Prof Efstathios Kastritis speaks to ecancer in an online interview for the virtual EHA 2020 meeting.

He discusses the latest results from the phase III ANDROMEDA study, which is evaluating the combination of subcutaneous daratumuab, cyclophosphamide, bortezomib and dexamethasone (CyBorD) to treat patients with newly-diagnosed light-chain (AL) amyloidosis.

Prof Kastritis outlines the design, findings and main conclusions of this study. 

He reports that this combination significantly improved hematologic response rate, while maintaining an acceptable safety profile and should become the new standard of care for these patients.

Read more about the study here.

This is a study that evaluated the addition of daratumumab, subcutaneous daratumumab, to the standard therapy for AL amyloidosis which is a combination of bortezomib with cyclophosphamide and dexamethasone. This was a prospective randomised study which enrolled patients with newly diagnosed light chain amyloidosis.

What were your methods?

This was a prospective randomised study, there was no placebo control but it was an active control study. The patients that received subcutaneous daratumumab with CyBorD, they received this therapy for six months and then they received maintenance with daratumumab monotherapy, with subcutaneous daratumumab, for a maximum of 24 months. The other group, the control group, received therapy with standard CyBorD for six months which is the standard of care across different countries in the world.

What did you find?

The most impressive finding of this study was the significant increase in terms of complete haematological responses in patients that received a combination of daratumumab with CyBorD over CyBorD alone. There were 53% complete haematological responses in the daratumumab arm versus 18% in the standard of care arm.

This was also associated with a significant increase in time to major organ deterioration and to death or haematologic progression. This very high haematologic response, complete haematologic response, was also translated into a doubling of organ responses at six months.

What are you concluding from these results?
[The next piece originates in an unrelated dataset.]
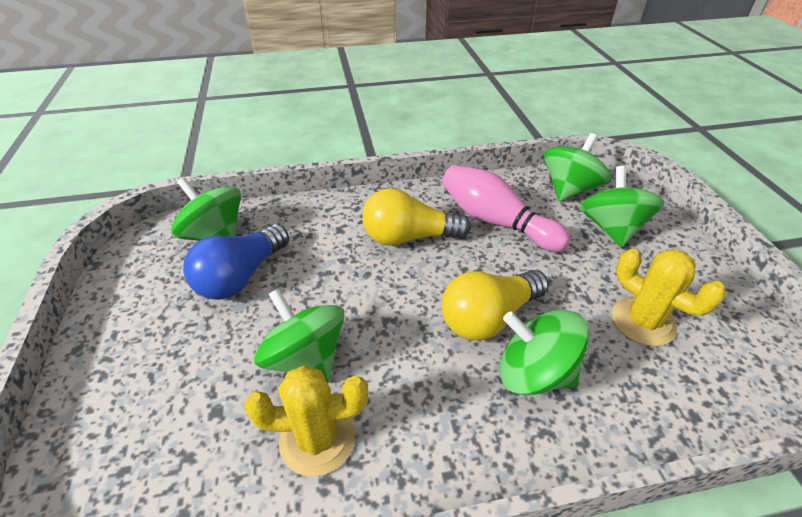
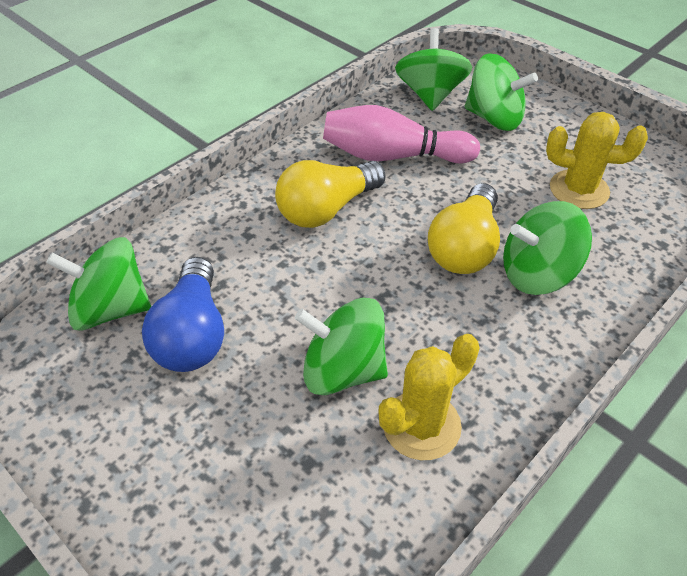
camera: 35 degrees left, 5 degrees up
(611, 228) = (494, 118): green spinning top -> green spinning top turned 150 degrees clockwise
Based on the results of the ANDROMEDA study we can say that the addition of subcutaneous daratumumab to standard CyBorD therapy substantially improves complete haematologic response rates. This is translated to an increase in the time to major organ deterioration, disease progression, haematologic relapse or death and also in almost doubling the rates of organ responses. This means that this is a very effective study.

This was also associated with a very predictable and mild toxicity. There were no significant signals of additional toxicity beyond what is already known. Also this will probably become the new standard of care for patients with light chain AL amyloidosis across the world. As far as I know, the company will submit for approval of this combination in different countries across the globe.

A practice changing study – these results are practice changing. It is one of the few studies, randomised studies, in this field which is a rare disease. It is very reassuring, the fact that we see so high complete haematologic response rates and with manageable toxicity.